Recommendation 10: Avoid interactions with sanctioned parties
Coalition members have enacted a series of sanctions against illicit oil traders, opaque intermediaries, companies that own vessels, and the vessels themselves. Stakeholders should continuously monitor their exposure to ensure that interactions do not occur with sanctioned parties unless a relevant national authority has granted a license or exemption. This includes checking counterparties and vessels against national sanctions lists and undertaking proactive investigations to ascertain sanctions exposure. Understanding whether unsanctioned counterparties may have recently engaged with sanctioned entities is essential. Stakeholders should, where feasible, deny attempts by sanctioned vessels or parties to enter ports, conduct ship-to-ship transfers, and buy or sell tankers, and report such attempts to relevant authorities. It is crucial to remain vigilant, as owners and operators of sanctioned vessels may engage in deceptive practices to obscure their status, such as renaming, reflagging, altering their IMO number, or falsifying documents, which increases sanctions risk for non-sanctioned counterparties.
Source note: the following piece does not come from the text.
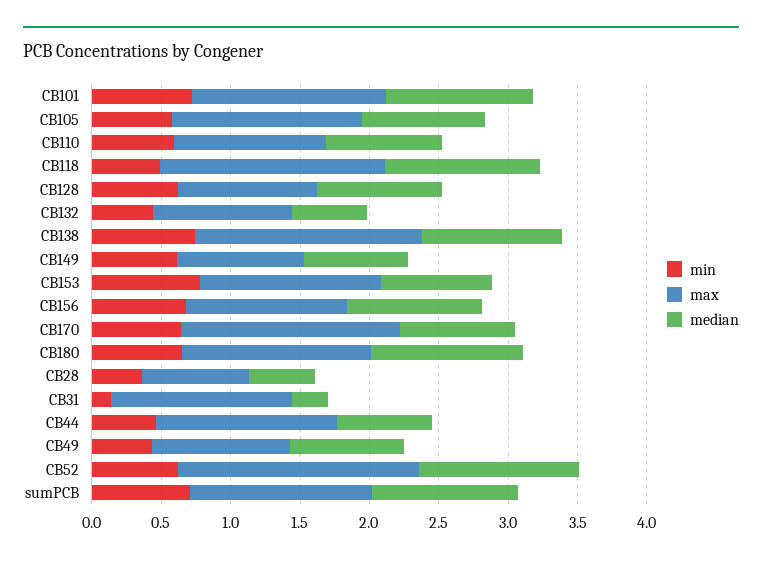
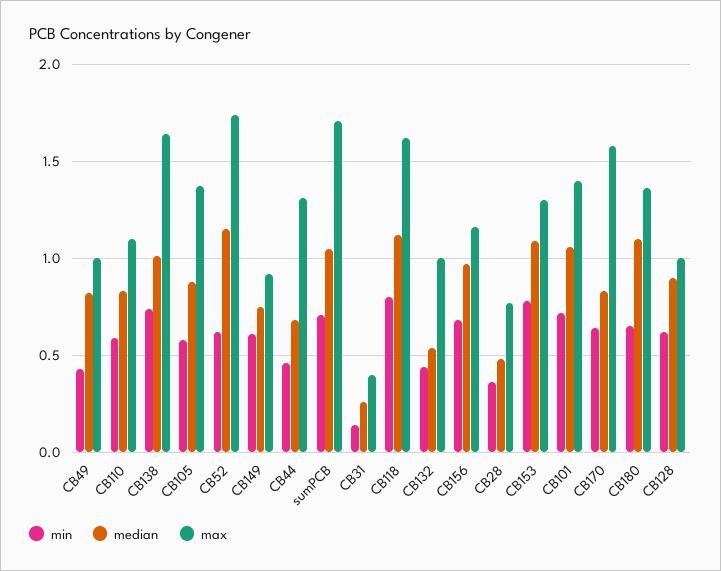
min, CB118: 0.5 -> 0.8
median, CB153: 0.8 -> 1.1
max, CB31: 1.3 -> 0.4
max, sumPCB: 1.3 -> 1.7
Recommendation 11: Raise awareness and enhance market transparency
Industry stakeholders should develop targeted training programs for employees and associated partners focusing on the risks associated with shadow fleet activities and deceptive practices. These training sessions should cover identifying red flags, understanding the impact of deceptive practices on maritime safety, the environment, and the economy, proper reporting practices, sanctions risks, and the importance of transparency and compliance, among other topics. Furthermore, stakeholders should prioritize open communication and collaboration to combat deceptive practices, including sharing information and data with industry partners.
Call to Action on Risks of the shadow Fleet
Separately, the United States is endorsing the United Kingdom-led “Call to Action,” which was issued in July 2024. It sets out the risks generated by Russia’s shadow fleet and provides a basis to develop a coordinated response to those risks. The United States is committed to increasing the costs to Russia of using this shadow fleet to evade sanctions.